Ne yazsa (yazdıysa) okurum dediğimiz yazarlar vardır. Jack London bunlardan biri benim için.
Güney Denizi Hikayeleri yazarın denizcilik yaptığı zamanlardan yola çıkarak denizi, denizciliği ve bu hayatı yaşayanların öykülerini anlatıyor. . Öyküleri okurken tufanı yaşayabilir, beyaz adama kızabilir, güzel bir dostla karşılaşabilir ve kendinizi yamyamların arasında bulup arkanızı kollayabilirsiniz. Kısa ama doyuran öyküler.
Çeviri kitaplarda biraz da çevirmenin başarısına bağlı kalıyoruz. Çok iyi bir kitap başarısız bir çeviriyle bizi kitaptan soğutabiliyor.

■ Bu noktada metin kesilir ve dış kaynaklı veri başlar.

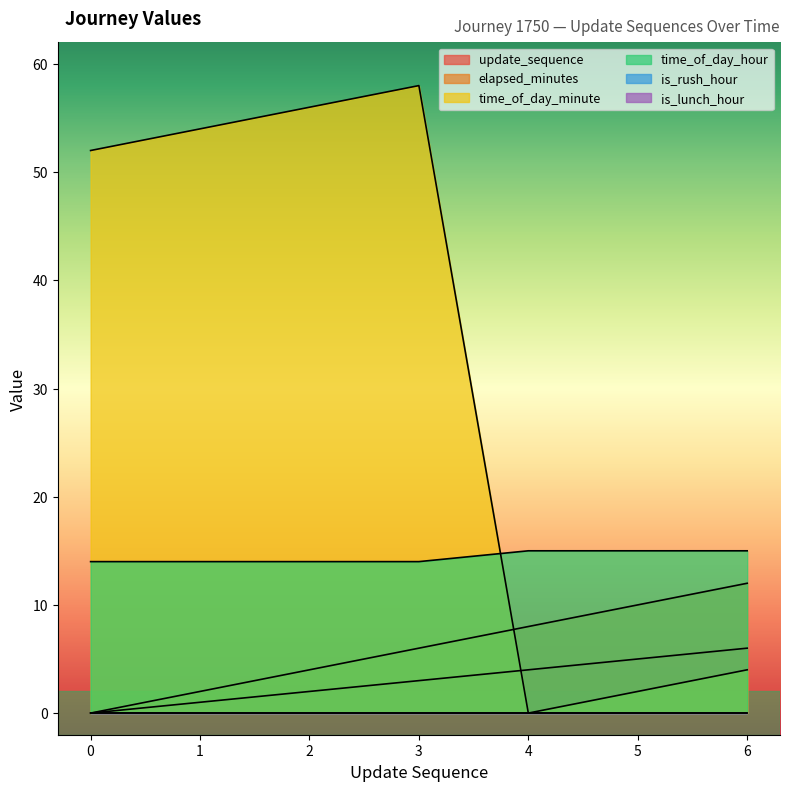

True or false: update_sequence and elapsed_minutes cross at least once.

False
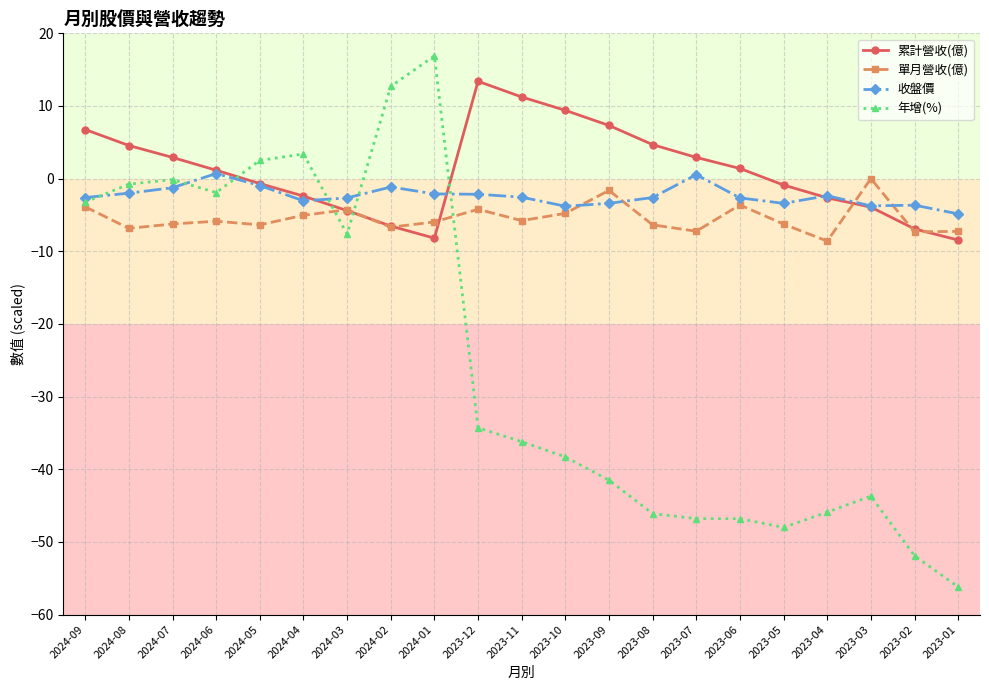

Count the number of data series in this chart.

4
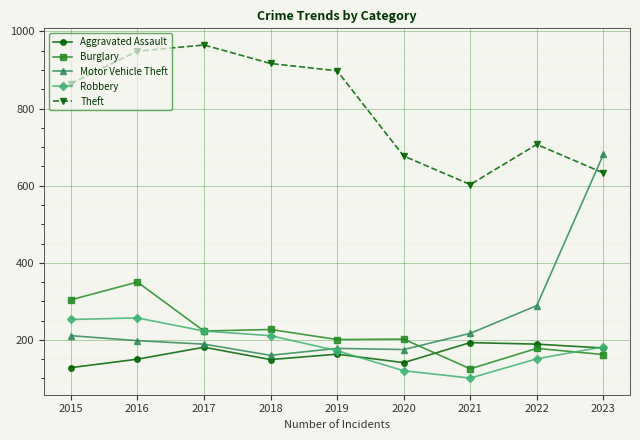

List the series in order of their peak value, highest first.

Theft, Motor Vehicle Theft, Burglary, Robbery, Aggravated Assault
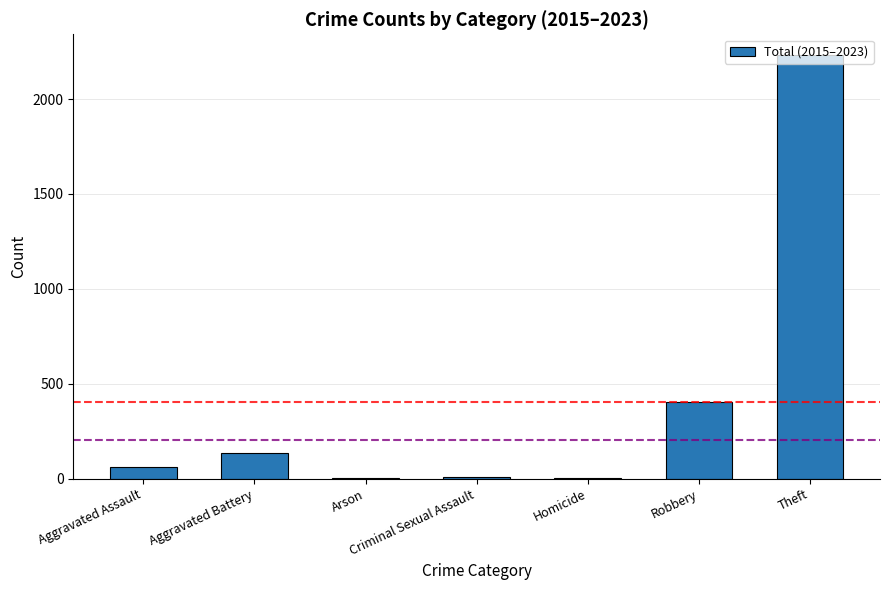

What is the ratio of the value at Aggravated Assault to the value at Aggravated Battery?

0.4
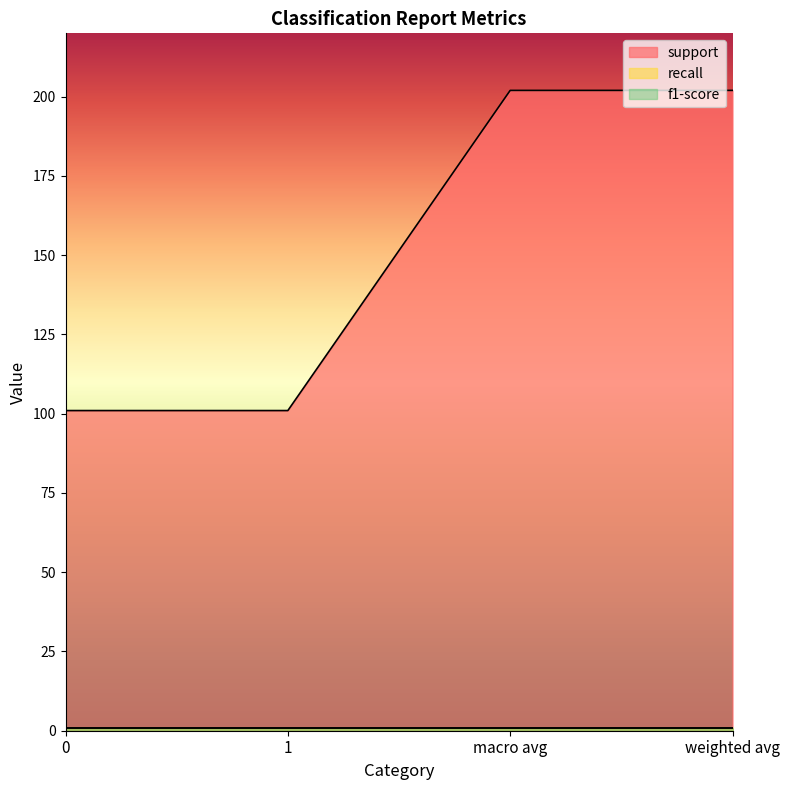

What is the difference between the highest and lowest values at macro avg?

201.2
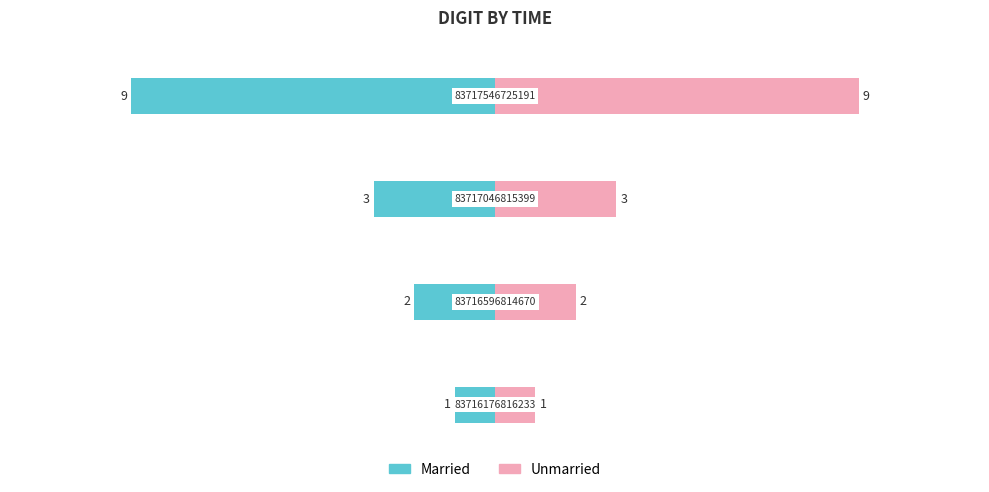

Which series has the largest range (max minus min)?

Married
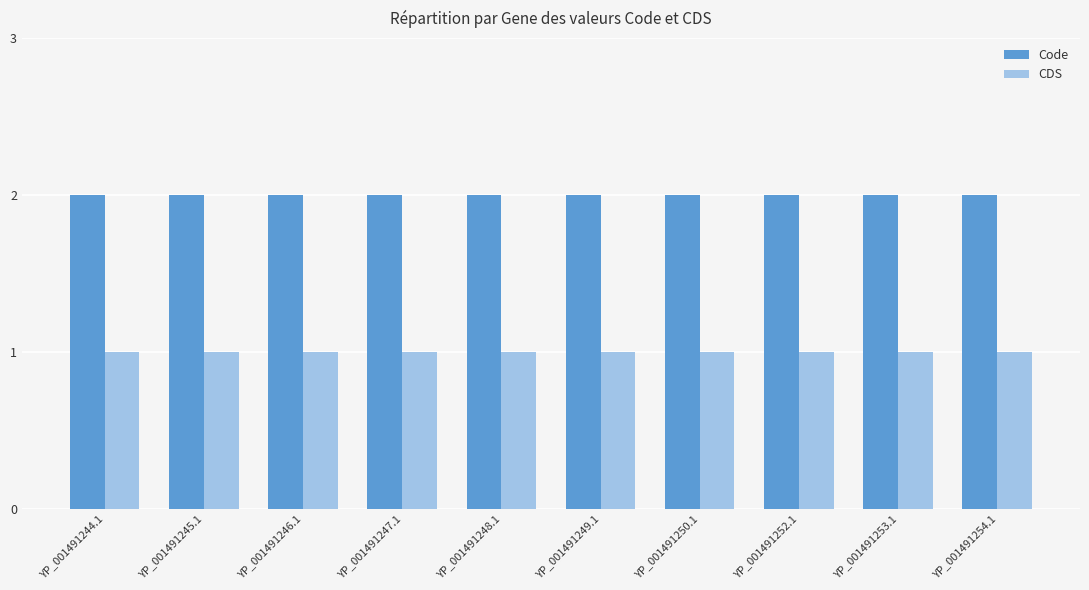

Is it true that Code equals 1 at YP_001491250.1?

False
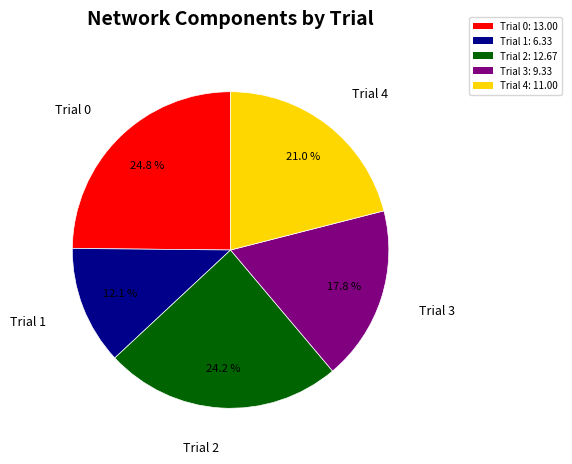

Rank the categories by value from highest to lowest.

Trial 0, Trial 2, Trial 4, Trial 3, Trial 1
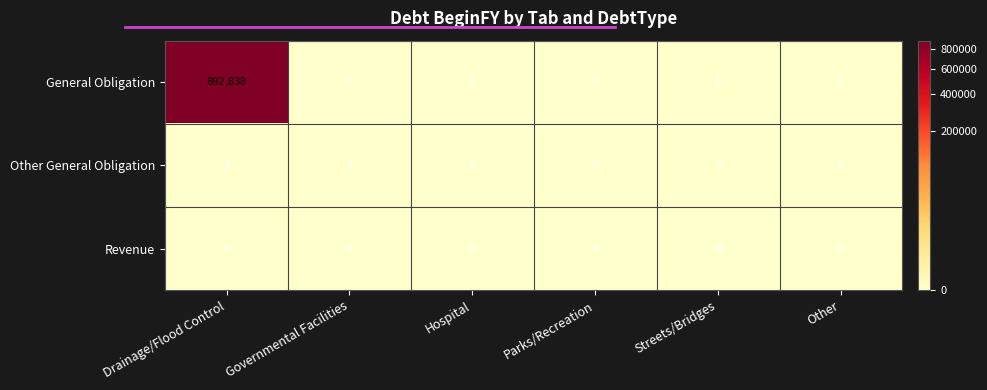

True or false: Revenue has a value of 0 at Hospital.

True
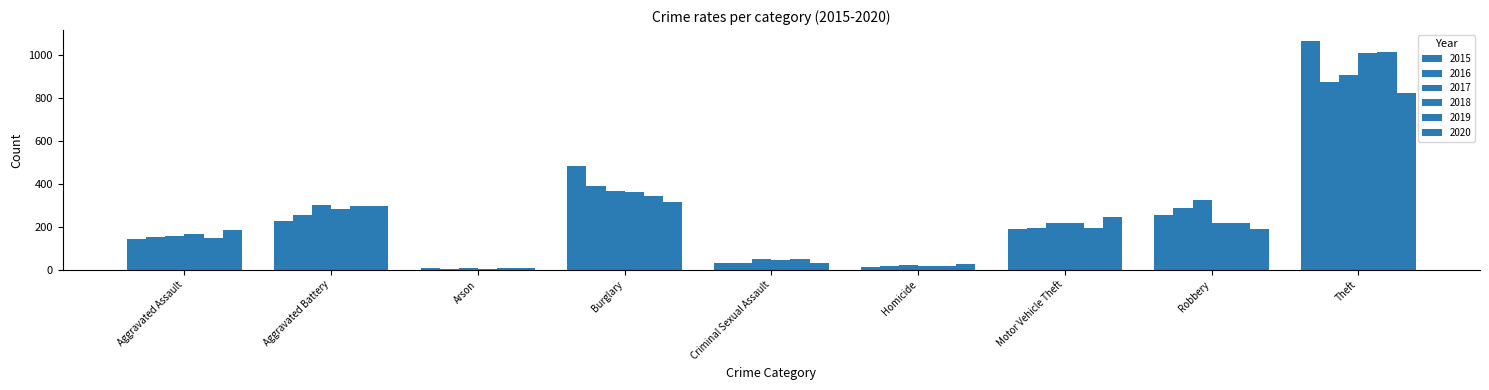

What is the average value of the 2017 series?

261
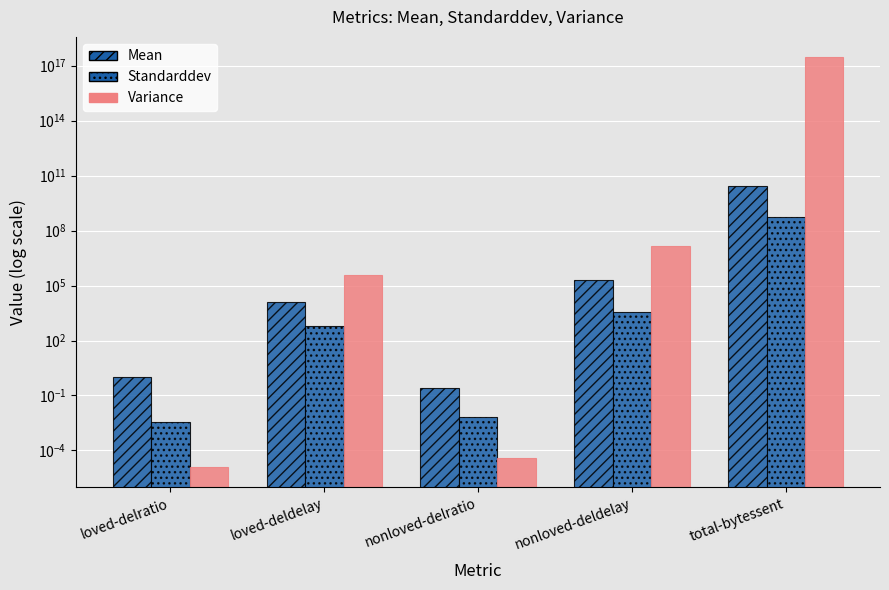

Rank the series at nonloved-delratio from highest to lowest value.

Mean, Standarddev, Variance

Jack London daha önce okumamış olsam ve kaleminin tadını bilmiyor olsam bu çeviriyle sanırım pek sevmezdim. Çok düz, duygusuz bir çeviri yapılmış. Çok güzel hikayeler var ama çevirideki duygu eksikliği, imla hataları okuyanı soğutabilecek şekilde.
Kitabı okumak isteyenlere başka bir yayıne vinden daha iyi bir çeviriyle okumalarını tavsiye ederim.